Konu komşu ona bir piçe hamile kalmış ve bu yüzden kenara atılmış adi bir kadın gözüyle bakıyordu. O, bunları hazmediyor, fakat bu hayatın böyle devam edemeyeceğini de düşünüyordu. Bir gün Sıdıka ona yüz çevirecek, belki evine kabul etmeyecekti. Bu kadın haksız değildi, muhitine karşı bunu yapmaya mecburdu. Gençliği ve güzelliğinin kendisine daima bir tehlike ve bir düşman olduğunu biliyordu. Günden güne çehresinde sıhhat ve güzellik yeniden parlamaya başladı.

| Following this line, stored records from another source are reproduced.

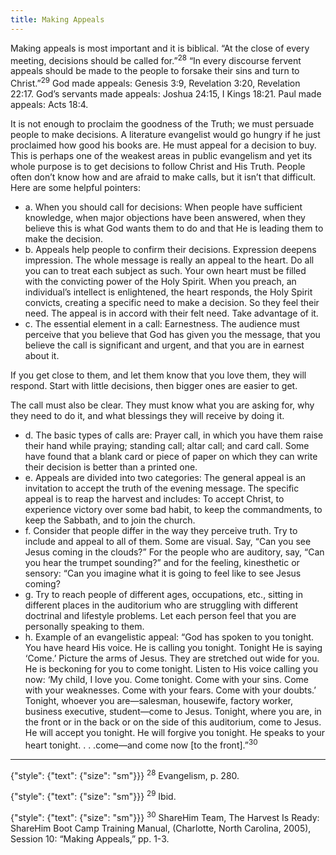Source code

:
 ```yaml
---
title: Making Appeals
---
```


Making appeals is most important and it is biblical. “At the close of every meeting, decisions should be called for.”<sup>28</sup> “In every discourse fervent appeals should be made to the people to forsake their sins and turn to Christ.”<sup>29</sup> God made appeals: Genesis 3:9, Revelation 3:20, Revelation 22:17. God’s servants made appeals: Joshua 24:15, I Kings 18:21. Paul made appeals: Acts 18:4.

It is not enough to proclaim the goodness of the Truth; we must persuade people to make decisions. A literature evangelist would go hungry if he just proclaimed how good his books are. He must appeal for a decision to buy. This is perhaps one of the weakest areas in public evangelism and yet its whole purpose is to get decisions to follow Christ and His Truth. People often don’t know how and are afraid to make calls, but it isn’t that difficult. Here are some helpful pointers:

- a. When you should call for decisions: When people have sufficient knowledge, when major objections have been answered, when they believe this is what God wants them to do and that He is leading them to make the decision.
- b. Appeals help people to confirm their decisions. Expression deepens impression. The whole message is really an appeal to the heart. Do all you can to treat each subject as such. Your own heart must be filled with the convicting power of the Holy Spirit. When you preach, an individual’s intellect is enlightened, the heart responds, the Holy Spirit convicts, creating a specific need to make a decision. So they feel their need. The appeal is in accord with their felt need. Take advantage of it.
- c. The essential element in a call: Earnestness. The audience must perceive that you believe that God has given you the message, that you believe the call is significant and urgent, and that you are in earnest about it.

If you get close to them, and let them know that you love them, they will respond. Start with little decisions, then bigger ones are easier to get.

The call must also be clear. They must know what you are asking for, why they need to do it, and what blessings they will receive by doing it.

- d. The basic types of calls are: Prayer call, in which you have them raise their hand while praying; standing call; altar call; and card call. Some have found that a blank card or piece of paper on which they can write their decision is better than a printed one.
- e. Appeals are divided into two categories: The general appeal is an invitation to accept the truth of the evening message. The specific appeal is to reap the harvest and includes: To accept Christ, to experience victory over some bad habit, to keep the commandments, to keep the Sabbath, and to join the church.
- f. Consider that people differ in the way they perceive truth. Try to include and appeal to all of them. Some are visual. Say, “Can you see Jesus coming in the clouds?” For the people who are auditory, say, “Can you hear the trumpet sounding?” and for the feeling, kinesthetic or sensory: “Can you imagine what it is going to feel like to see Jesus coming?
- g. Try to reach people of different ages, occupations, etc., sitting in different places in the auditorium who are struggling with different doctrinal and lifestyle problems. Let each person feel that you are personally speaking to them.
- h. Example of an evangelistic appeal: “God has spoken to you tonight. You have heard His voice. He is calling you tonight. Tonight He is saying ‘Come.’ Picture the arms of Jesus. They are stretched out wide for you. He is beckoning for you to come tonight. Listen to His voice calling you now: ‘My child, I love you. Come tonight. Come with your sins. Come with your weaknesses. Come with your fears. Come with your doubts.’ Tonight, whoever you are—salesman, housewife, factory worker, business executive, student—come to Jesus. Tonight, where you are, in the front or in the back or on the side of this auditorium, come to Jesus. He will accept you tonight. He will forgive you tonight. He speaks to your heart tonight. . . .come—and come now [to the front].”<sup>30</sup>

---

{"style": {"text": {"size": "sm"}}}
<sup>28</sup> Evangelism, p. 280.

{"style": {"text": {"size": "sm"}}}
<sup>29</sup> Ibid.

{"style": {"text": {"size": "sm"}}}
<sup>30</sup> ShareHim Team, The Harvest Is Ready: ShareHim Boot Camp Training Manual, (Charlotte, North Carolina, 2005), Session 10: “Making Appeals,” pp. 1-3.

Bir akşam sütnine, çarşıdan eve geç dönmüştü. Yüzünde tuhaf bir gülüş, gözlerinde manalı bir bakış vardı. İçeri girer girmez, “Sana havadis getirdim, bil bakayım kimden,” demişti.
Necla’nın beyninden bir rüzgâr geçmiş, kalbi hızlı hızlı atmaya başlamıştı.
“Çabuk söyle, sütnine! Ne var Allah aşkına, ne havadisi?” dedi.
Sıdıka, “Dur söyleyeceğim, acele etme, hele bir nefes alayım. O kadar acele de neden sanki?” diye söyleniyordu.
Necla sedirin kenarına ilişti. Sıdıka’nın ağzına bakıyordu. Sütnine anlatmaya başladı.
“Bak dinle. Şimdi eve geliyordum. Yolda senin fabrikatör Kemal Bey’e rastladım. Beni görür görmez СКАЧАТЬ
34
Koşul, şart.
35
Loğusahumması.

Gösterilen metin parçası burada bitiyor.